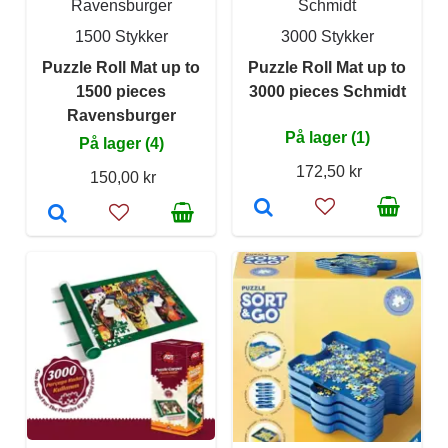
Ravensburger
Schmidt
1500 Stykker
3000 Stykker
Puzzle Roll Mat up to
Puzzle Roll Mat up to
1500 pieces
3000 pieces Schmidt
Ravensburger
På lager (1)
På lager (4)
172,50 kr
150,00 kr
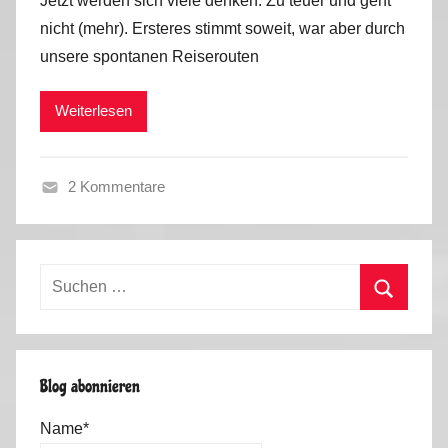
Jetzt werden sich viele denken: Zu teuer und geht
n
nicht (mehr). Ersteres stimmt soweit, war aber durch
M
unsere spontanen Reiserouten
a
r
Weiterlesen
k
u
s
2 Kommentare
S
o
m
Suchen
m
nach:
e
Suchen
r
t
Blog abonnieren
o
u
Name*
r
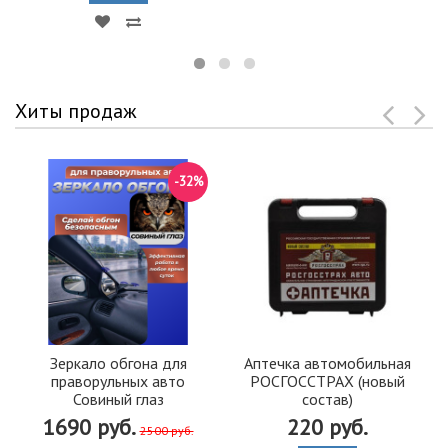
Хиты продаж
-32%
Зеркало обгона для
Аптечка автомобильная
праворульных авто
РОСГОССТРАХ (новый
Совиный глаз
состав)
1690 руб.
220 руб.
2500 руб.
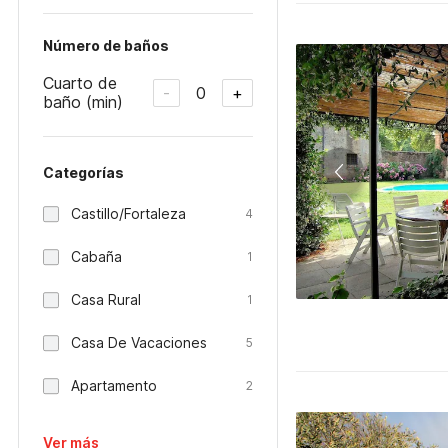
Número de baños
Cuarto de
0
-
+
baño (min)
Categorías
Castillo/Fortaleza
4
Cabaña
1
Casa Rural
1
Casa De Vacaciones
5
Apartamento
2
Ver más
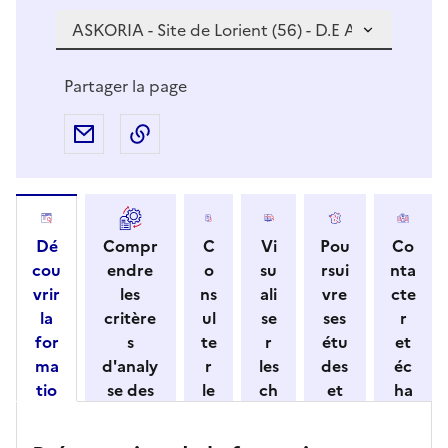
i
v
o
u
Partager la page
s
s
Partager par e-mail
Copier l'adresse URL de la page dans 
é
l
e
c
Dé
Compr
C
Vi
Pou
Co
t
cou
endre
o
su
rsui
nta
i
vrir
les
ns
ali
vre
cte
o
la
critère
ul
se
ses
r
n
for
s
te
r
étu
et
n
ma
d'analy
r
les
des
éc
e
tio
se des
le
ch
et
ha
z
n
candid
s
iff
con
ng
u
et
atures
m
re
nait
er
n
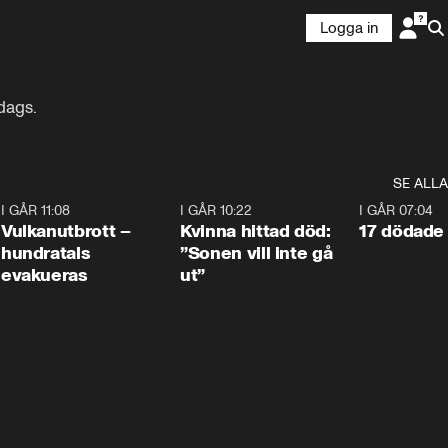
Logga in
dags.
SE ALLA
4
I GÅR 11:08
0:27
I GÅR 10:22
1:12
I GÅR 07:04
Vulkanutbrott –
Kvinna hittad död:
17 dödade 
hundratals
”Sonen vill inte gå
evakueras
ut”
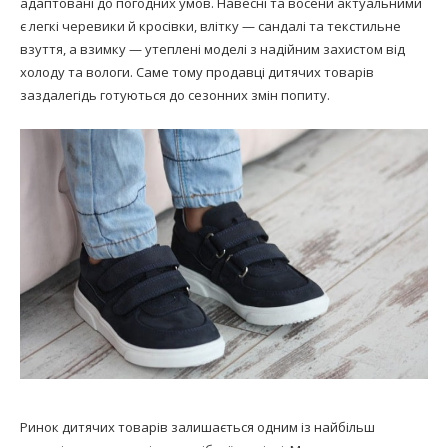
адаптовані до погодних умов. Навесні та восени актуальними
є легкі черевики й кросівки, влітку — сандалі та текстильне
взуття, а взимку — утеплені моделі з надійним захистом від
холоду та вологи. Саме тому продавці дитячих товарів
заздалегідь готуються до сезонних змін попиту.
Ринок дитячих товарів залишається одним із найбільш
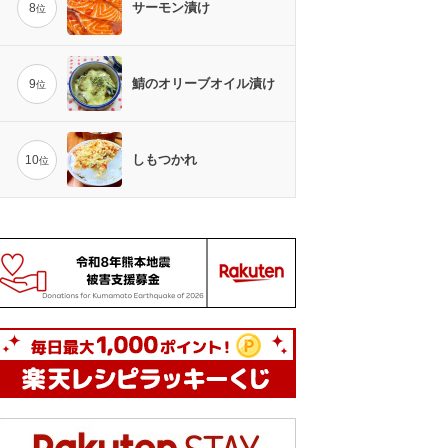
サーモン漬け
8
位
鯖のオリーブオイル漬け
9
位
しもつかれ
10
位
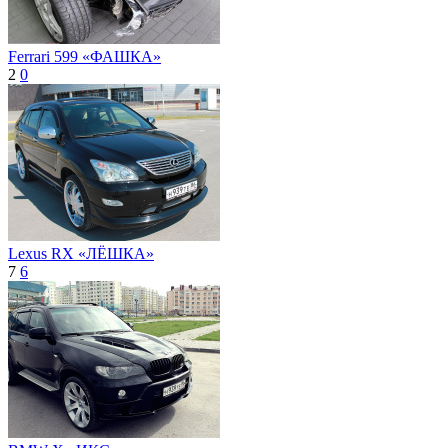
Ferrari 599 «ФАШКА»
2
0
Lexus RX «ЛЁШКА»
7
6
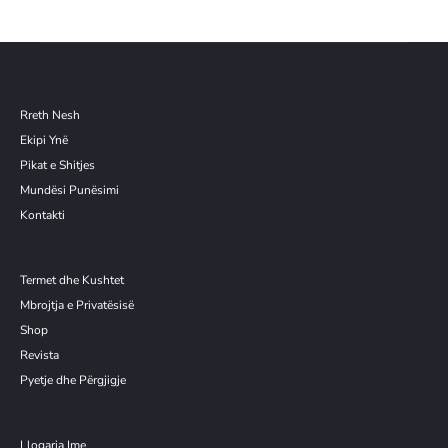
Rreth Nesh
Ekipi Ynë
Pikat e Shitjes
Mundësi Punësimi
Kontakti
Termet dhe Kushtet
Mbrojtja e Privatësisë
Shop
Revista
Pyetje dhe Përgjigje
Llogaria Ime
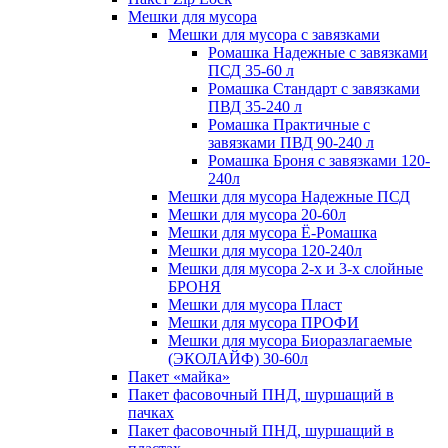
Мешки для мусора
Мешки для мусора с завязками
Ромашка Надежные с завязками
ПСД 35-60 л
Ромашка Стандарт с завязками
ПВД 35-240 л
Ромашка Практичные с
завязками ПВД 90-240 л
Ромашка Броня с завязками 120-
240л
Мешки для мусора Надежные ПСД
Мешки для мусора 20-60л
Мешки для мусора Ё-Ромашка
Мешки для мусора 120-240л
Мешки для мусора 2-х и 3-х слойные
БРОНЯ
Мешки для мусора Пласт
Мешки для мусора ПРОФИ
Мешки для мусора Биоразлагаемые
(ЭКОЛАЙФ) 30-60л
Пакет «майка»
Пакет фасовочный ПНД, шуршащий в
пачках
Пакет фасовочный ПНД, шуршащий в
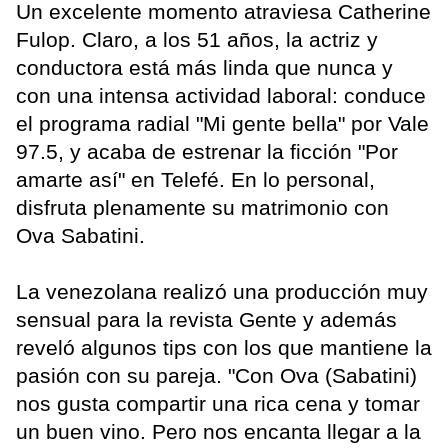
Un excelente momento atraviesa Catherine
Fulop. Claro, a los 51 años, la actriz y
conductora está más linda que nunca y
con una intensa actividad laboral: conduce
el programa radial "Mi gente bella" por Vale
97.5, y acaba de estrenar la ficción "Por
amarte así" en Telefé. En lo personal,
disfruta plenamente su matrimonio con
Ova Sabatini.
La venezolana realizó una producción muy
sensual para la revista Gente y además
reveló algunos tips con los que mantiene la
pasión con su pareja. "Con Ova (Sabatini)
nos gusta compartir una rica cena y tomar
un buen vino. Pero nos encanta llegar a la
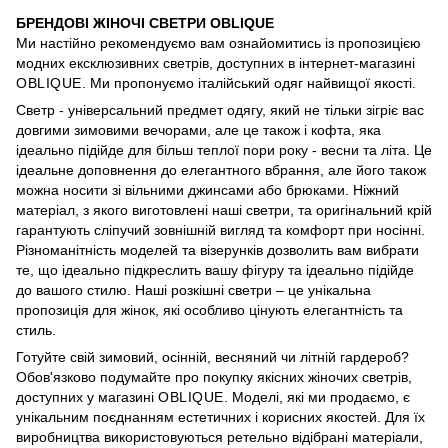
БРЕНДОВІ ЖІНОЧІ СВЕТРИ OBLIQUE
Ми настійно рекомендуємо вам ознайомитись із пропозицією
модних ексклюзивних светрів, доступних в інтернет-магазині
OBLIQUE
. Ми пропонуємо італійський одяг найвищої якості.
Светр - універсальний предмет одягу, який не тільки зігріє вас
довгими зимовими вечорами, але це також і кофта, яка
ідеально підійде для більш теплої пори року - весни та літа. Це
ідеальне доповнення до елегантного вбрання, але його також
можна носити зі вільними джинсами або брюками. Ніжний
матеріал, з якого виготовлені наші светри, та оригінальний крій
гарантують сліпучий зовнішній вигляд та комфорт при носінні.
Різноманітність моделей та візерунків дозволить вам вибрати
те, що ідеально підкреслить вашу фігуру та ідеально підійде
до вашого стилю. Наші розкішні светри – це унікальна
пропозиція для жінок, які особливо цінують елегантність та
стиль.
Готуйте свій зимовий, осінній, весняний чи літній гардероб?
Обов'язково подумайте про покупку якісних жіночих светрів,
доступних у магазині
OBLIQUE
. Моделі, які ми продаємо, є
унікальним поєднанням естетичних і корисних якостей. Для їх
виробництва використовуються ретельно відібрані матеріали,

__________

**The task**.
Line by line, count how many lines of the entries contain the word "завязками", and give only that number.

**Task answer**.
5